Exponent's biomechanical engineers performed a detailed analysis to determine potential mitigation of injury of the occupant if seat belts had been used. Our engineers used Articulated Total Body (ATB) modelling software to simulate occupant motion. This whole-body, gross-motion simulator model was originally developed by Calspan Corporation, under the sponsorship of the U.S. Air Force Medical Research Laboratories at Wright-Patterson Air Force Base. The model has been validated by comparing the simulation results with numerous sled and barrier tests utilizing instrumented dummies. The program is used in a range of motion injury analyses, such as simulation of forklift accidents, investigation of helmet effectiveness, and determination of the motions of vehicle occupants with seat belts.
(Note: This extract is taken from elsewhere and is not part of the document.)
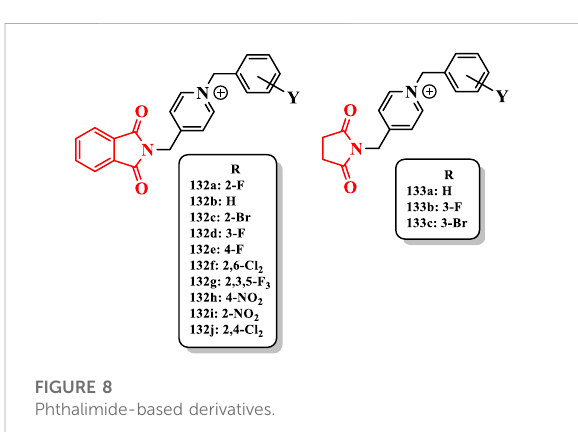
FIGURE 8 Phthalimide-based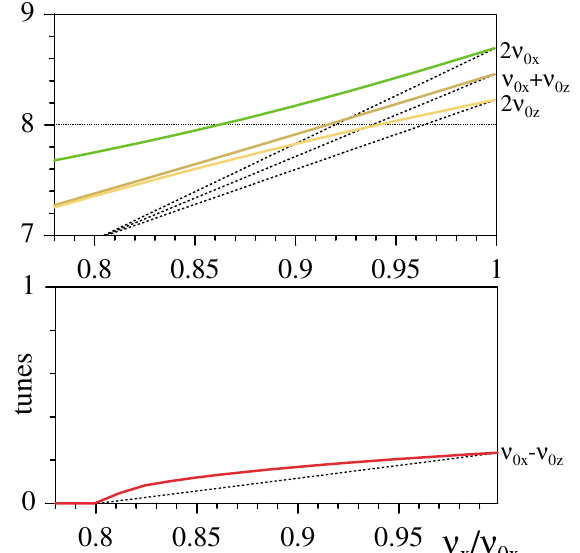
FIG. 1. (Color) Analytic results for second order coherent and incoherent (dashed lines) frequencies with (cid:19) (cid:3) 4 : 115 ; (cid:10) (cid:3) 4 : 35 . chine tunes (cid:10) 0 z 0 x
In this investigation, simulations were performed for both unbelted and belted occupants. Unbelted, the simulated occupant’s head impacted the windshield and chest impacted the steering wheel—correlating very well with actual injury data obtained from medical records. When the simulation included a three-point seat belt, it was shown that the belt would have prevented contact between the occupant and the car interior. By comparing injury tolerance limits, it was found that no equivalent, alternate injury would result from the use of a restraint system.